Le point commun de toutes ces expressions : « tout » au singulier devant un nom dénombrable produit un effet d’abstraction, tandis que « tous » au pluriel ramène aux éléments concrets. Aucune des deux options n’est fautive, mais la fréquence d’usage peut varier d’une expression à l’autre.

Accorder « tout » correctement : les pièges fréquents à l’écrit
La difficulté avec « tout » ne se limite pas à « en tout point ». Ce mot change de nature grammaticale selon sa position dans la phrase, et les erreurs les plus courantes viennent de cette polyvalence.
Quand « tout » est adverbe (il signifie alors « entièrement »), il reste en principe invariable : « elle est tout étonnée ». L’exception apparaît devant un adjectif féminin commençant par une consonne ou un h aspiré : « elle est toute surprise », « elles sont toutes honteuses ». Cette règle d’euphonie n’a rien à voir avec la logique grammaticale, ce qui la rend difficile à retenir.
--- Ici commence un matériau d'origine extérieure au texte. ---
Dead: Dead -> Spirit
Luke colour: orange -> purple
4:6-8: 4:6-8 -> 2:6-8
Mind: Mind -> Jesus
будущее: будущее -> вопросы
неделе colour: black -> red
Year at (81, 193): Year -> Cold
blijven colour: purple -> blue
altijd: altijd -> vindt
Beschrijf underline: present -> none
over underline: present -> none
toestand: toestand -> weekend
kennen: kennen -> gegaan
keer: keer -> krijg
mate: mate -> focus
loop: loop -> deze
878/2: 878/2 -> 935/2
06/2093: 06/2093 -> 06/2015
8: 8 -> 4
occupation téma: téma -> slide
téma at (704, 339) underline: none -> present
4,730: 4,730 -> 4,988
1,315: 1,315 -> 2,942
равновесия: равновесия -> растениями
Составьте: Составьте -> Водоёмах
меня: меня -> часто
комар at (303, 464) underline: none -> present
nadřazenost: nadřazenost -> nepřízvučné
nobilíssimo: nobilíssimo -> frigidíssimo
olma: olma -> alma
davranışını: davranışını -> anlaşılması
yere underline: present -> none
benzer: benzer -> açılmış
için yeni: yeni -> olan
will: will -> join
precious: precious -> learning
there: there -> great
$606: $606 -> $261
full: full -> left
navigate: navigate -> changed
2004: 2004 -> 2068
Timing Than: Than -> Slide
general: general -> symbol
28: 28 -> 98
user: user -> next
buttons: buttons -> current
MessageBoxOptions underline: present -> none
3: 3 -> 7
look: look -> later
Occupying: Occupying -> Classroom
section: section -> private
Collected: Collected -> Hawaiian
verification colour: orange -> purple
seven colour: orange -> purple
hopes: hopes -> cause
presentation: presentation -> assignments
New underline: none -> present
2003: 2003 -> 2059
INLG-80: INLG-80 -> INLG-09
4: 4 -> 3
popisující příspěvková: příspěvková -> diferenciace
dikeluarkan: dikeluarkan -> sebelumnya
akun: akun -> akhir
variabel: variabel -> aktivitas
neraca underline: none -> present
Dans « en tout point », « tout » n’est pas adverbe mais déterminant. L’accord se fait donc avec le nom « point » : singulier avec singulier, pluriel avec pluriel. La forme « en tout points » (tout au singulier, points au pluriel) constitue une faute que l’on croise régulièrement.
Trois vérifications rapides avant de valider
- Si « point » est au pluriel, « tout » doit devenir « tous ». La combinaison « en tout points » est toujours incorrecte.
- Si la phrase exprime une conformité globale et abstraite (« conforme en tout point »), le singulier fonctionne bien.
- Si la phrase compare des éléments précis (« identique en tous points à l’original »), le pluriel paraît plus naturel, sans que le singulier soit faux pour autant.
Les deux graphies sont correctes, mais l’accord interne doit rester cohérent. Le vrai piège n’est pas de choisir entre singulier et pluriel, c’est de mélanger les deux dans la même expression.
L’usage contemporain penche vers « en tous points » dans la majorité des contextes courants. Pour un texte administratif, juridique ou littéraire, « en tout point » reste un choix parfaitement légitime. La seule erreur réelle serait d’écrire « en tout points » ou « en tous point », car ces combinaisons rompent la cohérence grammaticale entre le déterminant et le nom.